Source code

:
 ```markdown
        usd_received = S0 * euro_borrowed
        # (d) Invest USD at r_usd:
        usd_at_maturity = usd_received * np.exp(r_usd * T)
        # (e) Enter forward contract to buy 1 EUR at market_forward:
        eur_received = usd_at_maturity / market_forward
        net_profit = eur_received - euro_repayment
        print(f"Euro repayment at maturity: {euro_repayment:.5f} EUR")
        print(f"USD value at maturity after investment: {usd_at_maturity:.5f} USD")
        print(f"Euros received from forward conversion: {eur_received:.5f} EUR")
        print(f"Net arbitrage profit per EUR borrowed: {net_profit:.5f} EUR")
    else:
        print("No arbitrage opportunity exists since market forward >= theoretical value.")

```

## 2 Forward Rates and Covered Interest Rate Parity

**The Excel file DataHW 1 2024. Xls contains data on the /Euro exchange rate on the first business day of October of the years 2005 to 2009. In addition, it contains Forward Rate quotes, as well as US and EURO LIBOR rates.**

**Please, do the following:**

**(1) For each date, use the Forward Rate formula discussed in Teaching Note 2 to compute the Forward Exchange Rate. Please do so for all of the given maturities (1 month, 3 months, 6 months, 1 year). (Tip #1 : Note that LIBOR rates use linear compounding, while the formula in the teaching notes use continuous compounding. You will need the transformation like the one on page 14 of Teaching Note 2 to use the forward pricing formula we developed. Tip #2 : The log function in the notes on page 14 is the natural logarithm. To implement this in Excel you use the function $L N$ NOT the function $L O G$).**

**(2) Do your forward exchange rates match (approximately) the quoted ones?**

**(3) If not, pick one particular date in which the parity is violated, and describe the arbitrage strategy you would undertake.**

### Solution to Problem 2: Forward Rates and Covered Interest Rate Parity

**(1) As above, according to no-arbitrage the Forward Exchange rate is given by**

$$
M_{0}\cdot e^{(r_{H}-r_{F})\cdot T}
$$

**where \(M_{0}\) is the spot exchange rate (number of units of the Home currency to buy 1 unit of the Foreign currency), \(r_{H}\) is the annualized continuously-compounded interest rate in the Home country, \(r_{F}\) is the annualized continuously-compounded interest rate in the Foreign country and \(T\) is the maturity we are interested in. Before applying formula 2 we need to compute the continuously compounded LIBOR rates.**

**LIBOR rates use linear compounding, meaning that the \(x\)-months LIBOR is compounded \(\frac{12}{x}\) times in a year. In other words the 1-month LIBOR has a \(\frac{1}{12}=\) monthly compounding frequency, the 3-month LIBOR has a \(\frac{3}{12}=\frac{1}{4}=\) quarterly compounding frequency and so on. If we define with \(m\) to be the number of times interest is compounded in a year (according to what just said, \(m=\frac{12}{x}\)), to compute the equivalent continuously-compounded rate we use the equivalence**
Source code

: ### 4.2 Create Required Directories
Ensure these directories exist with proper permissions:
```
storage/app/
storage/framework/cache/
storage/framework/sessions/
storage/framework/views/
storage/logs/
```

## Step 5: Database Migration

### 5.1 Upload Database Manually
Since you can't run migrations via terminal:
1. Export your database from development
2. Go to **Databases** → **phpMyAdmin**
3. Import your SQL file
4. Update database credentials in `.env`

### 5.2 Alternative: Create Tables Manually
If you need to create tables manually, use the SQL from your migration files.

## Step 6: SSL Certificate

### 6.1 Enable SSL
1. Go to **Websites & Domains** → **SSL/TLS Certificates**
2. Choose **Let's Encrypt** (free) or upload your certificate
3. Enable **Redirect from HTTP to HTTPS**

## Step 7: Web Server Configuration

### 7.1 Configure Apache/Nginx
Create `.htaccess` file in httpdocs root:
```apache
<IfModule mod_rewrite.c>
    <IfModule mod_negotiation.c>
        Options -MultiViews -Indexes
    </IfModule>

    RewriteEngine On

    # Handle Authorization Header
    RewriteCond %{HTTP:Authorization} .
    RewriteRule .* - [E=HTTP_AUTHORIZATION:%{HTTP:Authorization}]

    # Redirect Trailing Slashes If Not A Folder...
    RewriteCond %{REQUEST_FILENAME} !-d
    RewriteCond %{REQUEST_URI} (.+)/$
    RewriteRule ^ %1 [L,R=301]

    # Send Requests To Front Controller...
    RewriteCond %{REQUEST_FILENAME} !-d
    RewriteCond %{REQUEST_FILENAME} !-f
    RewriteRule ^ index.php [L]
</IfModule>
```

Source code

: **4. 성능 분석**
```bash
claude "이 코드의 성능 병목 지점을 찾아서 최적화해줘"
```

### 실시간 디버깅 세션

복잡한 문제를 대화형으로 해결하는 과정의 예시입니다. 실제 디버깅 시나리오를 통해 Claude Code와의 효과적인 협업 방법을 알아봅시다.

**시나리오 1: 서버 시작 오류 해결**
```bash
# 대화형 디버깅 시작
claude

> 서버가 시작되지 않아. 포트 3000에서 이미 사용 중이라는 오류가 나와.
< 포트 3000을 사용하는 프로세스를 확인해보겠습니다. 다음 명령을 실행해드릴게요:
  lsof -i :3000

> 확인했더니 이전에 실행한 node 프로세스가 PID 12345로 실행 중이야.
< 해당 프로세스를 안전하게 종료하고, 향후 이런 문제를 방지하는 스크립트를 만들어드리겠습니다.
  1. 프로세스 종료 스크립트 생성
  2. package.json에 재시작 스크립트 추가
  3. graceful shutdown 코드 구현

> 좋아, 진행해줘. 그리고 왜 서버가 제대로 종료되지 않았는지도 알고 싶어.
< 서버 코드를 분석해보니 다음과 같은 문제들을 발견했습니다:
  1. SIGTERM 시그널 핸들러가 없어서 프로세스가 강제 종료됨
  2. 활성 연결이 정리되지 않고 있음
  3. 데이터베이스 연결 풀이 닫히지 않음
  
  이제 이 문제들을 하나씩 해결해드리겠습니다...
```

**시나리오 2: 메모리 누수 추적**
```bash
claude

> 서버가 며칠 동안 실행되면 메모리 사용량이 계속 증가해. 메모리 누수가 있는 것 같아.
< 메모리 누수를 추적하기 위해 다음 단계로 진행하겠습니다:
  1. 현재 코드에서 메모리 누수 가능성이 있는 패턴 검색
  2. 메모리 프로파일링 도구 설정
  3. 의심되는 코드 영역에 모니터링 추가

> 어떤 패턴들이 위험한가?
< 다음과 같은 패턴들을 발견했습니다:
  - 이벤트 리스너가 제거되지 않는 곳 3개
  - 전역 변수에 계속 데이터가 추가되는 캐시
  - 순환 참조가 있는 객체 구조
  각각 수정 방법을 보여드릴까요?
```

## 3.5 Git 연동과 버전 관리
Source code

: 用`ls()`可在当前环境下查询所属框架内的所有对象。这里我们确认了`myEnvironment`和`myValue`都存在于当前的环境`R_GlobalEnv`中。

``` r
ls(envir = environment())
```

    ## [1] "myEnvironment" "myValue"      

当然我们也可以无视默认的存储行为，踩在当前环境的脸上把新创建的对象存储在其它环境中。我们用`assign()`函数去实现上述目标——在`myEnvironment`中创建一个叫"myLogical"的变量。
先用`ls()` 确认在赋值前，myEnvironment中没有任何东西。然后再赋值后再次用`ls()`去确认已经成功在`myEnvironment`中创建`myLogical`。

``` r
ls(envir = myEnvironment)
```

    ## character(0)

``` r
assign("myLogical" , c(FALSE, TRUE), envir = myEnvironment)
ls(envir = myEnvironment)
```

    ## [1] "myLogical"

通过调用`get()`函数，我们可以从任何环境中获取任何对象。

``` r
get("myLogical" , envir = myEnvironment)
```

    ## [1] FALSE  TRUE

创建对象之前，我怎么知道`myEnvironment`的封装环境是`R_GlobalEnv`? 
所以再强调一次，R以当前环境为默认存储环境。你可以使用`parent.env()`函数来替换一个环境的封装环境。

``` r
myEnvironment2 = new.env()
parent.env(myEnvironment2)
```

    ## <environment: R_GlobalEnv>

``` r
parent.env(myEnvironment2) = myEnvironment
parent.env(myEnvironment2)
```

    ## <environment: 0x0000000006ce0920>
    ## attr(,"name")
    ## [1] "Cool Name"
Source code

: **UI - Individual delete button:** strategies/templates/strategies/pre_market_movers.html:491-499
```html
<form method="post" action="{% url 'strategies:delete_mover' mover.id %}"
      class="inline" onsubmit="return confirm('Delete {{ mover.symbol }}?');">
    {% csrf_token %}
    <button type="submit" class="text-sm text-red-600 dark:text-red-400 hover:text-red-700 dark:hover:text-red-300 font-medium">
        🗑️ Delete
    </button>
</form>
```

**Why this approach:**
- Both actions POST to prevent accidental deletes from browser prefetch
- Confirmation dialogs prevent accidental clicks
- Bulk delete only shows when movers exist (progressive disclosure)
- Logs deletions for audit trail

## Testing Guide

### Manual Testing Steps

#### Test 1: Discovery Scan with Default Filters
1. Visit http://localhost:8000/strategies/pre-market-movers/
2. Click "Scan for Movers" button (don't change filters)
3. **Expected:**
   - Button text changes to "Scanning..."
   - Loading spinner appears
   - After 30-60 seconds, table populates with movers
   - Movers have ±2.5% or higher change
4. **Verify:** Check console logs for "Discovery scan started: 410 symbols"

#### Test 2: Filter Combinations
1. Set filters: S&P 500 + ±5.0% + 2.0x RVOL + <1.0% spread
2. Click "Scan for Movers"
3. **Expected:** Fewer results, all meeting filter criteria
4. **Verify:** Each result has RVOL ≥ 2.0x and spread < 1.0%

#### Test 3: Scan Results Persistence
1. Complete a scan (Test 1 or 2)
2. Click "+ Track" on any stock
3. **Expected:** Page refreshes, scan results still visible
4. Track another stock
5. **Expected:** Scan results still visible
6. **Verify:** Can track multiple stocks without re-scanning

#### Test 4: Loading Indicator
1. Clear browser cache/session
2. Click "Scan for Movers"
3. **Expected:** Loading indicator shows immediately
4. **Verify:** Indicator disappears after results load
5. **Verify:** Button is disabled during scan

------------------------------------------------------------------------

What is needed: All lines of the listing holding the string "spread" must be returned, copied as they stand.

Response to the task:
1. Set filters: S&P 500 + ±5.0% + 2.0x RVOL + <1.0% spread
4. **Verify:** Each result has RVOL ≥ 2.0x and spread < 1.0%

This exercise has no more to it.